13.   I'm a bit confused over the secondary transport mechanism. Does it always happen right after a primary transport? As in, is it always coupled, or does it take place whenever required? I'm also guessing it happens in transporters adjacent to the Primary transport proteins, or does it happen in the same one? 

My understanding is that after a primary transport (which creates a concentration gradient, thus energy needed for a secondary transport) molecules move UP their concentration gradient in or out of the cell. Now the lecture says one substance is usually moving downhill while another is moving uphill. How and why does this happen? 

In the secondary active transport model diagram it says energy from one gradient (in this case, Na moving down its gradient) drives transport of another molecule against its gradient. Now isn't the movement of a particle DOWN its gradient diffusion? As in, it doesn't require energy does it? 

Secondary active transport can be confusing.  By definition, secondary active transport is the movement of one molecule against (uphill) its concentration gradient while moving another molecule with (downhill) its concentration gradient.  This movement is typically coupled (in a section of membrane close together) with a primary active transport that utilizes the hydrolysis of ATP (or GTP) to move a molecule against its concentration gradient.  Therefore, they say that secondary active transport indirectly utilizes the energy of ATP hydrolysis to move two molecules. 

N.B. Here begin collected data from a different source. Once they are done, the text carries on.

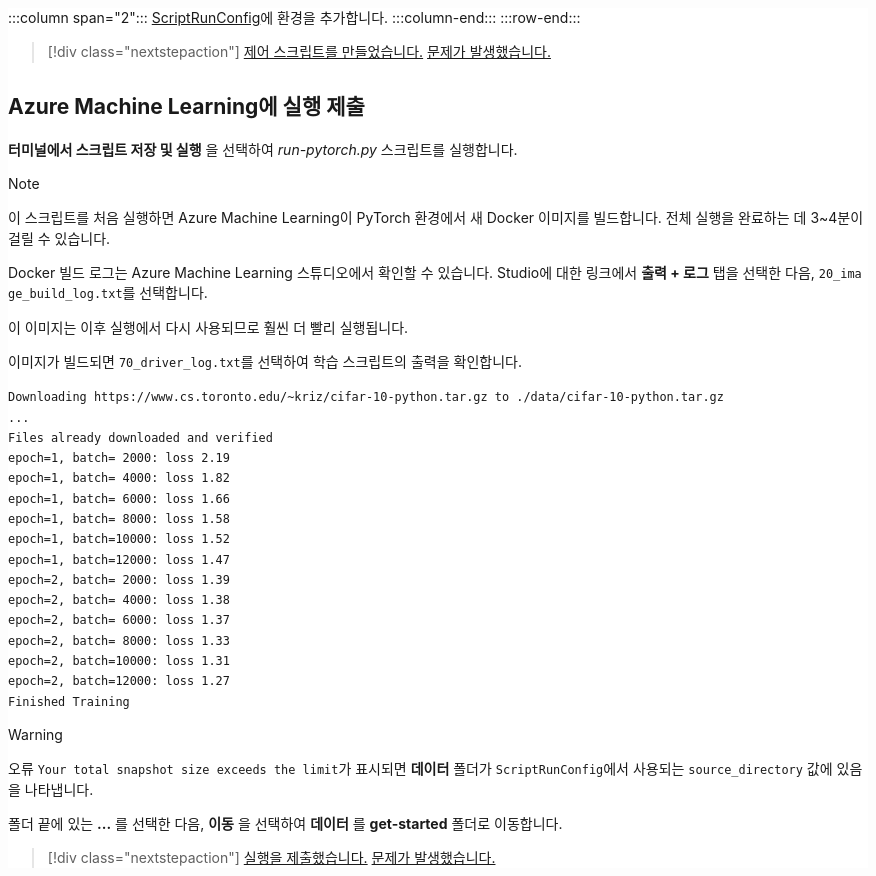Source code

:   :::column span="2":::
      [ScriptRunConfig](/python/api/azureml-core/azureml.core.scriptrunconfig)에 환경을 추가합니다.
   :::column-end:::
:::row-end:::

> [!div class="nextstepaction"]
> [제어 스크립트를 만들었습니다.](?success=control-script#submit) [문제가 발생했습니다.](https://www.research.net/r/7CTJQQN?issue=control-script)


## <a name="submit-the-run-to-azure-machine-learning"></a><a name="submit"></a> Azure Machine Learning에 실행 제출

**터미널에서 스크립트 저장 및 실행** 을 선택하여 *run-pytorch.py* 스크립트를 실행합니다.

>[!NOTE] 
> 이 스크립트를 처음 실행하면 Azure Machine Learning이 PyTorch 환경에서 새 Docker 이미지를 빌드합니다. 전체 실행을 완료하는 데 3~4분이 걸릴 수 있습니다. 
>
> Docker 빌드 로그는 Azure Machine Learning 스튜디오에서 확인할 수 있습니다. Studio에 대한 링크에서 **출력 + 로그** 탭을 선택한 다음, `20_image_build_log.txt`를 선택합니다.
>
> 이 이미지는 이후 실행에서 다시 사용되므로 훨씬 더 빨리 실행됩니다.

이미지가 빌드되면 `70_driver_log.txt`를 선택하여 학습 스크립트의 출력을 확인합니다.

```txt
Downloading https://www.cs.toronto.edu/~kriz/cifar-10-python.tar.gz to ./data/cifar-10-python.tar.gz
...
Files already downloaded and verified
epoch=1, batch= 2000: loss 2.19
epoch=1, batch= 4000: loss 1.82
epoch=1, batch= 6000: loss 1.66
epoch=1, batch= 8000: loss 1.58
epoch=1, batch=10000: loss 1.52
epoch=1, batch=12000: loss 1.47
epoch=2, batch= 2000: loss 1.39
epoch=2, batch= 4000: loss 1.38
epoch=2, batch= 6000: loss 1.37
epoch=2, batch= 8000: loss 1.33
epoch=2, batch=10000: loss 1.31
epoch=2, batch=12000: loss 1.27
Finished Training
```

> [!WARNING]
> 오류 `Your total snapshot size exceeds the limit`가 표시되면 **데이터** 폴더가 `ScriptRunConfig`에서 사용되는 `source_directory` 값에 있음을 나타냅니다.
>
> 폴더 끝에 있는 **...** 를 선택한 다음, **이동** 을 선택하여 **데이터** 를 **get-started** 폴더로 이동합니다.  



> [!div class="nextstepaction"]
> [실행을 제출했습니다.](?success=test-w-environment#log) [문제가 발생했습니다.](https://www.research.net/r/7CTJQQN?issue=test-w-environment)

Now, you could argue that the concentration gradient existed, therefore it is not actually indirectly using ATP, but because that concentration gradient must be MAINTAINED by the primary active transporter, a secondary active transporter is said to indirectly utilize the energy from ATP hydrolysis. 

14.  I had a couple of questions from today's lecture on Membrane Transport Mechanisms:

1.      Slide 7 -  Do I understand this correctly? When entropy is the driving force, diffusion is occuring, but the molecules are not moving down their concentration gradient, they are simply moving around via random thermal motion and will eventually diffuse equally throughout the container? Or is it implicit under the 2nd law of thermodynamics that the molecules will move by random thermal motion down their concentration gradient?

Indeed, it IS implicit that under the 2^nd law of thermodynamics that the molecules ARE moving by random thermal motion down their concentration gradient.  That is the part of the randomness always increasing, they are always trying to get as far away from each other as possible and increasing the randomness of their distribution.

2.      Slide 12 - same concept as the one mentioned above: "DIffusion refers to the random motion of molecules". What about down their concentration gradient?

Yes, diffusion does refer to the random motion of molecules, but DUE to the increase in entropy, this movement is always away from each other.

3.      Slide 19 - do we need to memorize Fick's Law and what the symbols mean? or will that info be given to us on an exam?

Yes, you do actually need to memorize the law and what the symbols mean.  Fortunately, this law will come back up again and again (in cardio and in respiratory for example) so if you spend the time to get to know it now, you will not have to learn it again then!